# No Play option?



## magnox (Aug 11, 2010)

My bank cancelled my card, so TiVo didn't get paid, and within a couple of weeks (I was out of town) one of my tivos was deactivated. Nothing recorded. Fast forward. I added my new card to the account, both tivos and the mini charged ok. Account says good standing.

On the mini I like to the 4 tuner TiVo and programs show up in the list but theres no option to play them? just delete etc...

I can however browse to the other TiVo and and play programs off that.

Ive tried rebooting all pieces, even reset to factory on the mini... anyone have any ideas?


----------



## lpwcomp (May 6, 2002)

Verify that all of the MAKs are the same and that all of the proper options are enabled on the TiVo


----------



## magnox (Aug 11, 2010)

ok, thanks.
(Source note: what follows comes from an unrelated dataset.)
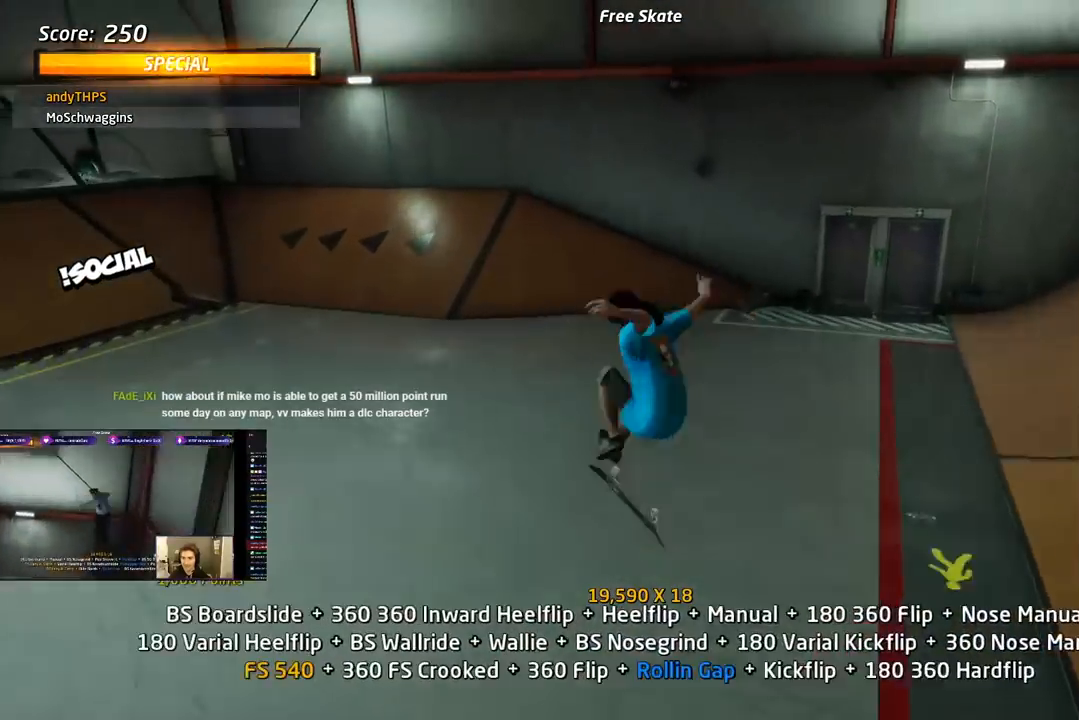
{"buttons": ["CROSS"], "right_stick": "center"}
Oddly though new recordings do appear to have the play option.


----------



## lpwcomp (May 6, 2002)

Curiouser and curiouser. What happens when you access that TiVo from the other TiVo?


----------



## magnox (Aug 11, 2010)

So, everything i record now plays fine.

Everything before my account was stopped has no play option.

If i delete the program, then go into recently deleted and restore... the program now has the play option. Pain in the butt but a solution.


----------